Many tobacco farmers shifting to ginger cultivation in Mysuru
#GS3 #Economy #Agriculture
‘They are giving up tobacco in view of the remunerative market for ginger’
- Staring at an uncertain export market and stung by declining earnings, many tobacco farmers in Mysuru have started finding ginger cultivation more lucrative.
- Several tobacco farmers took to ginger cultivation over the last two to three years and the numbers are expected to increase this year after the Tobacco Board, fearing a dip in global demand for tobacco on account of COVID-19, reduced the crop size from 100 million kg last year to 88 million kg.
- More than 80% of the superior Virginia Flue Cured (VFC) tobacco cultivated in Periyapatna, Hunsur, H.D. Kote, and K.R. Nagar taluks of Mysuru is exported to cigarette-manufacturing companies abroad, particularly to European countries, which are reeling under impact of COVID-19.
- The area under tobacco cultivation in Mysuru, which spread across 80,000 hectares two to three years ago, has now shrunk to around 65,000 hectares, with the growers opting for alternative crops like ginger and maize.
- Referring to the challenges before tobacco growers including the inability to sell about 2.5 to 3 million kg of tobacco grown last year after the auction platforms were abruptly closed due to the lockdown.
- Farmers are opting for ginger purely for economic reasons.

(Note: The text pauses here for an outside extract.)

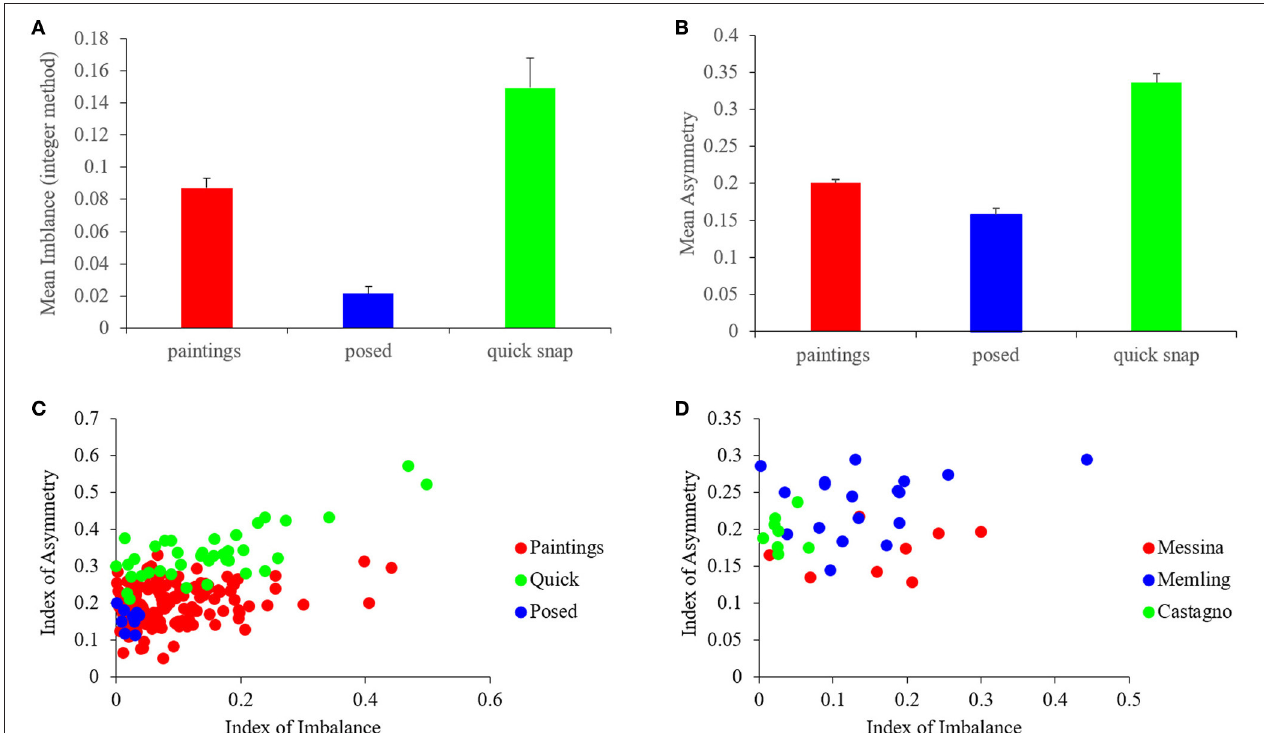
FIGURE 4 | Quantification of the Asymmetry and imbalance Indices. (A,B) Mean and standard error of the Indices of Imbalance (Equation 4) and Asymmetry (Equation 1) respectively for the different categories of images. Artists balanced and symmetrized paintings more than quickly snapped photographs, but not as well as in frontally posed controls. (C) Scatterplots of the Indices of Asymmetry vs. the Indices of Imbalance for 153 paintings, 38 quickly snapped photographs, and 9 frontally posed. Both paintings and quickly snapped photographs exhibited positive correlations, while posed controls did not. (D) Same plot as in C but for three example artists, namely, Antonello da Messina, Hans Memling, and Andrea del Castagno. The indices for these artists cluster in different small sub-regions of the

In view of the remunerative market for ginger, they are giving up tobacco.
- The emergence of ginger as a commercially viable alternative to tobacco comes after years of campaign against tobacco cultivation by anti-tobacco crusaders.
- Even though ginger requires drip irrigation unlike tobacco, which can be grown in rain-fed areas, the monetary returns in ginger cultivation will more than make good the input expenditure incurred by the farmer.
- However, farmers will not be able to grow ginger again on the same soil for at least three years as it is considered a nutrient-exhaustive crop. They can grow crops such as ragi, jowar and even tobacco. Farmers, who own more than 7 acres, are growing ginger in a portion so that they can grow it in other parts later.